*** Begin section ***
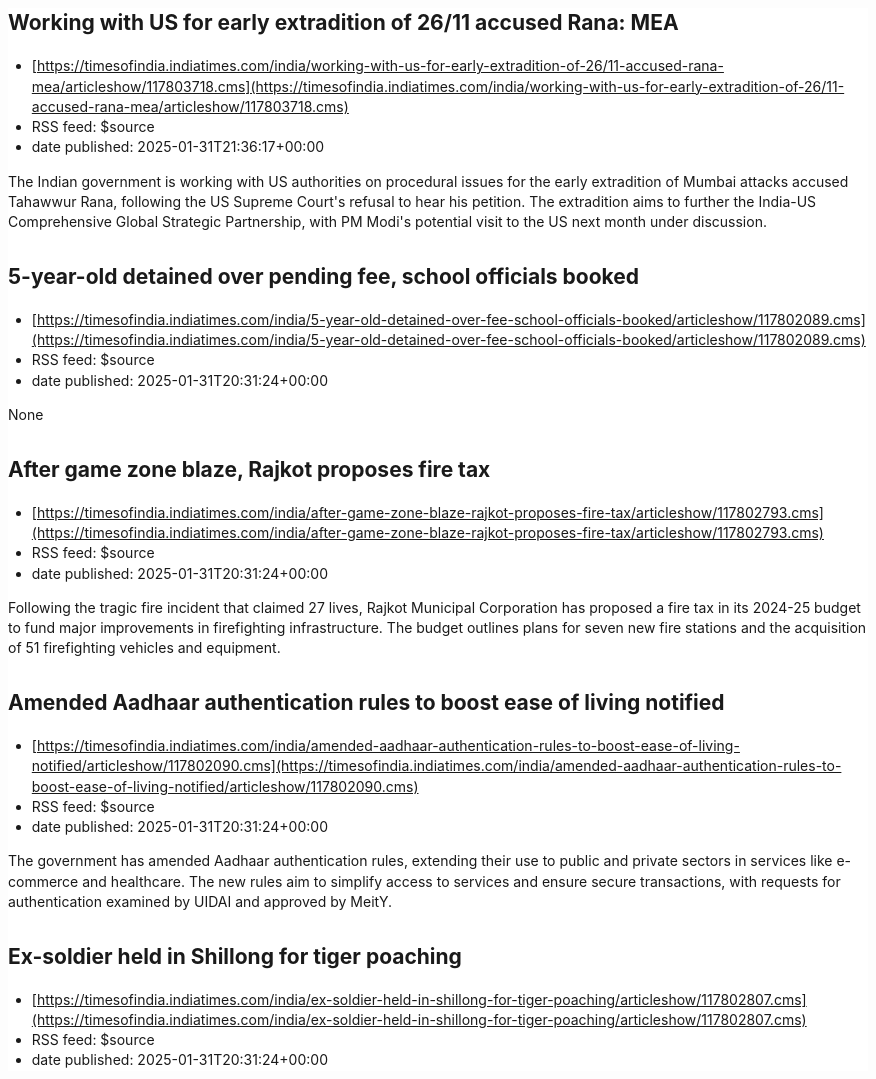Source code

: ## Working with US for early extradition of 26/11 accused Rana: MEA
 - [https://timesofindia.indiatimes.com/india/working-with-us-for-early-extradition-of-26/11-accused-rana-mea/articleshow/117803718.cms](https://timesofindia.indiatimes.com/india/working-with-us-for-early-extradition-of-26/11-accused-rana-mea/articleshow/117803718.cms)
 - RSS feed: $source
 - date published: 2025-01-31T21:36:17+00:00

The Indian government is working with US authorities on procedural issues for the early extradition of Mumbai attacks accused Tahawwur Rana, following the US Supreme Court's refusal to hear his petition. The extradition aims to further the India-US Comprehensive Global Strategic Partnership, with PM Modi's potential visit to the US next month under discussion.

## 5-year-old detained over pending fee, school officials booked
 - [https://timesofindia.indiatimes.com/india/5-year-old-detained-over-fee-school-officials-booked/articleshow/117802089.cms](https://timesofindia.indiatimes.com/india/5-year-old-detained-over-fee-school-officials-booked/articleshow/117802089.cms)
 - RSS feed: $source
 - date published: 2025-01-31T20:31:24+00:00

None

## After game zone blaze, Rajkot proposes fire tax
 - [https://timesofindia.indiatimes.com/india/after-game-zone-blaze-rajkot-proposes-fire-tax/articleshow/117802793.cms](https://timesofindia.indiatimes.com/india/after-game-zone-blaze-rajkot-proposes-fire-tax/articleshow/117802793.cms)
 - RSS feed: $source
 - date published: 2025-01-31T20:31:24+00:00

Following the tragic fire incident that claimed 27 lives, Rajkot Municipal Corporation has proposed a fire tax in its 2024-25 budget to fund major improvements in firefighting infrastructure. The budget outlines plans for seven new fire stations and the acquisition of 51 firefighting vehicles and equipment.

## Amended Aadhaar authentication rules to boost ease of living notified
 - [https://timesofindia.indiatimes.com/india/amended-aadhaar-authentication-rules-to-boost-ease-of-living-notified/articleshow/117802090.cms](https://timesofindia.indiatimes.com/india/amended-aadhaar-authentication-rules-to-boost-ease-of-living-notified/articleshow/117802090.cms)
 - RSS feed: $source
 - date published: 2025-01-31T20:31:24+00:00

The government has amended Aadhaar authentication rules, extending their use to public and private sectors in services like e-commerce and healthcare. The new rules aim to simplify access to services and ensure secure transactions, with requests for authentication examined by UIDAI and approved by MeitY.

## Ex-soldier held in Shillong for tiger poaching
 - [https://timesofindia.indiatimes.com/india/ex-soldier-held-in-shillong-for-tiger-poaching/articleshow/117802807.cms](https://timesofindia.indiatimes.com/india/ex-soldier-held-in-shillong-for-tiger-poaching/articleshow/117802807.cms)
 - RSS feed: $source
 - date published: 2025-01-31T20:31:24+00:00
*** End section ***
From the line holding "accused Rana: MEA" to the line holding "- date published: 2025-01-31T21:36:17+00:00", inclusive, restate each line above exactly as written.

Finished task:
: ## Working with US for early extradition of 26/11 accused Rana: MEA
 - [https://timesofindia.indiatimes.com/india/working-with-us-for-early-extradition-of-26/11-accused-rana-mea/articleshow/117803718.cms](https://timesofindia.indiatimes.com/india/working-with-us-for-early-extradition-of-26/11-accused-rana-mea/articleshow/117803718.cms)
 - RSS feed: $source
 - date published: 2025-01-31T21:36:17+00:00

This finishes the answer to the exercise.